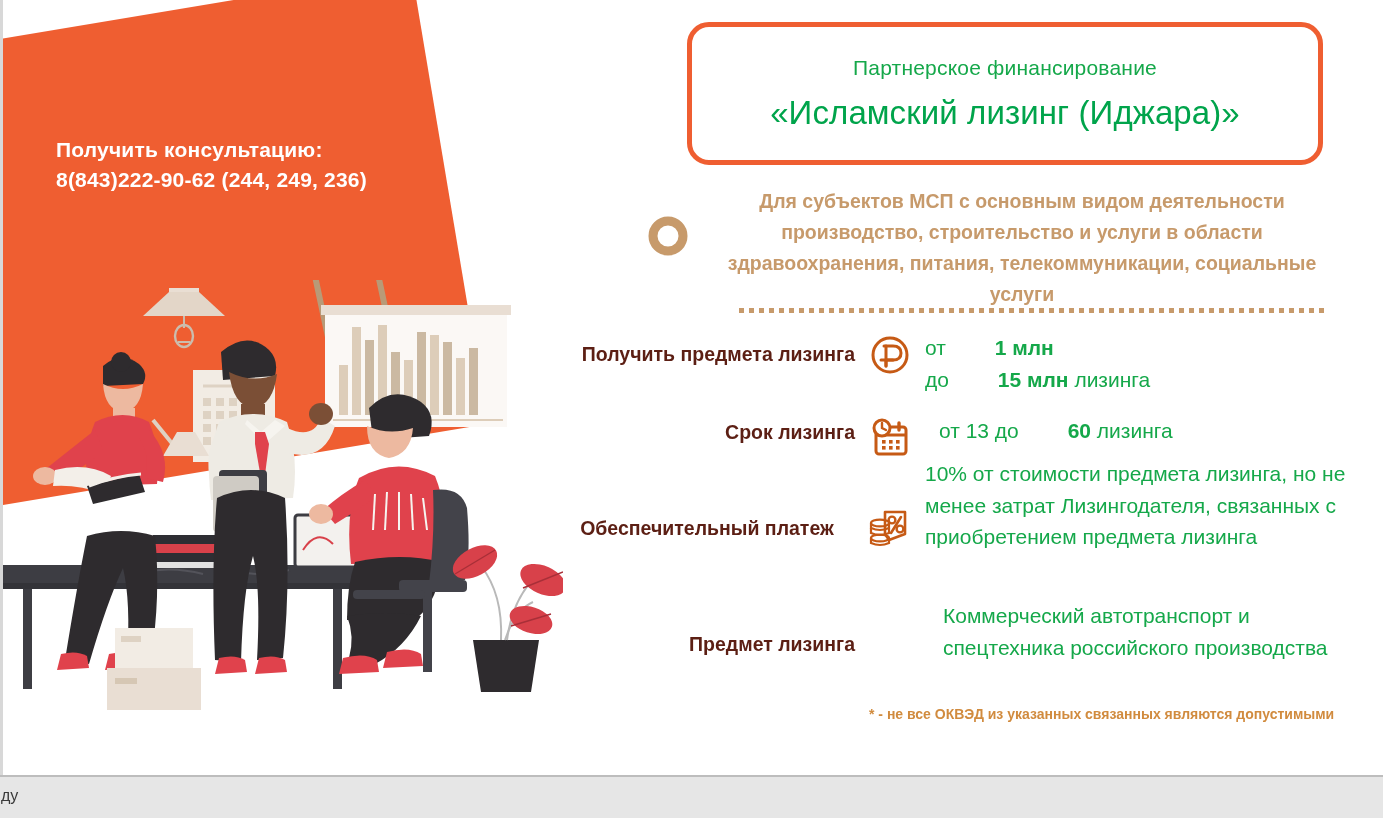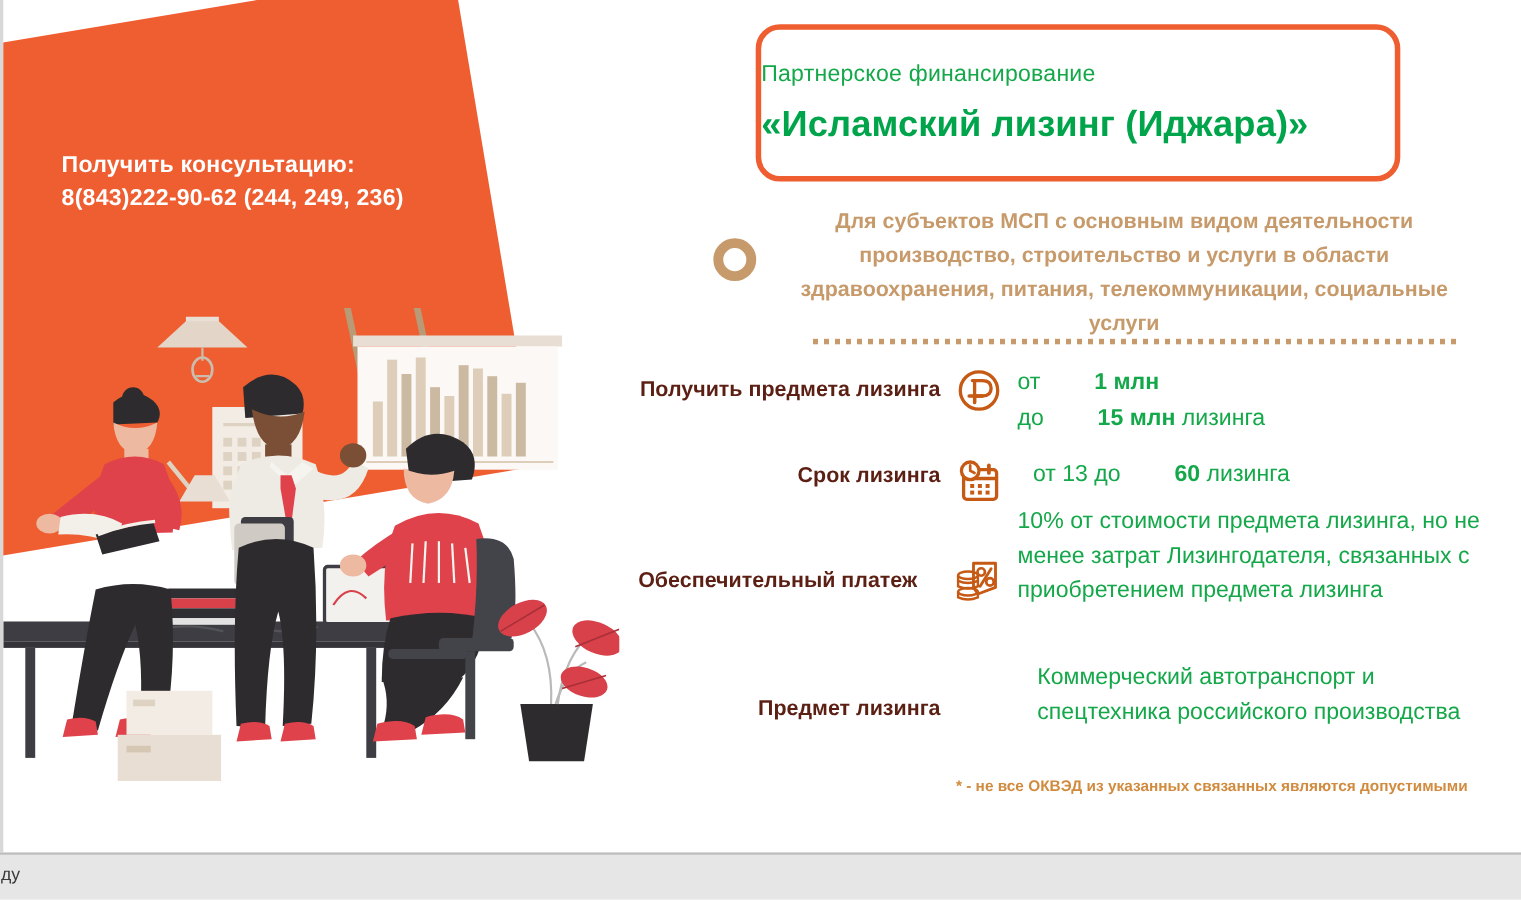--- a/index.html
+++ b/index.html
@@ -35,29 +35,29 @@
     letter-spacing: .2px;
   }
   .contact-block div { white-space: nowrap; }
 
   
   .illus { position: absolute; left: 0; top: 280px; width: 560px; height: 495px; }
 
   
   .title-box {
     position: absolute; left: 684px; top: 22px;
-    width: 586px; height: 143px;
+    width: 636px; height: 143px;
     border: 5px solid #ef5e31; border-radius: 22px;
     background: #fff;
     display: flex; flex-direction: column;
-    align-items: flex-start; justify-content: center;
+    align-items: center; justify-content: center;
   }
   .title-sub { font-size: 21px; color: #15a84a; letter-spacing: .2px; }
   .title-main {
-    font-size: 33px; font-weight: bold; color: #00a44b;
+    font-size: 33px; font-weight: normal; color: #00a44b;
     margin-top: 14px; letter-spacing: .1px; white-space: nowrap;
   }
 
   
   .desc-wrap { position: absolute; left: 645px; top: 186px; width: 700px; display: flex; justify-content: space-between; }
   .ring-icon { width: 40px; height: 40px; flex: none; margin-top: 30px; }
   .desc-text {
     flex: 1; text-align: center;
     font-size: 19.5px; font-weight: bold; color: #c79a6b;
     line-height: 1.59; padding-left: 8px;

________________________________________

Task directions:
Your task is to write out, exactly, the line that holds "position: absolute; left: 684px;" and every line after it until the records end.

Solution:
     position: absolute; left: 684px; top: 22px;
-    width: 586px; height: 143px;
+    width: 636px; height: 143px;
     border: 5px solid #ef5e31; border-radius: 22px;
     background: #fff;
     display: flex; flex-direction: column;
-    align-items: flex-start; justify-content: center;
+    align-items: center; justify-content: center;
   }
   .title-sub { font-size: 21px; color: #15a84a; letter-spacing: .2px; }
   .title-main {
-    font-size: 33px; font-weight: bold; color: #00a44b;
+    font-size: 33px; font-weight: normal; color: #00a44b;
     margin-top: 14px; letter-spacing: .1px; white-space: nowrap;
   }
 
   
   .desc-wrap { position: absolute; left: 645px; top: 186px; width: 700px; display: flex; justify-content: space-between; }
   .ring-icon { width: 40px; height: 40px; flex: none; margin-top: 30px; }
   .desc-text {
     flex: 1; text-align: center;
     font-size: 19.5px; font-weight: bold; color: #c79a6b;
     line-height: 1.59; padding-left: 8px;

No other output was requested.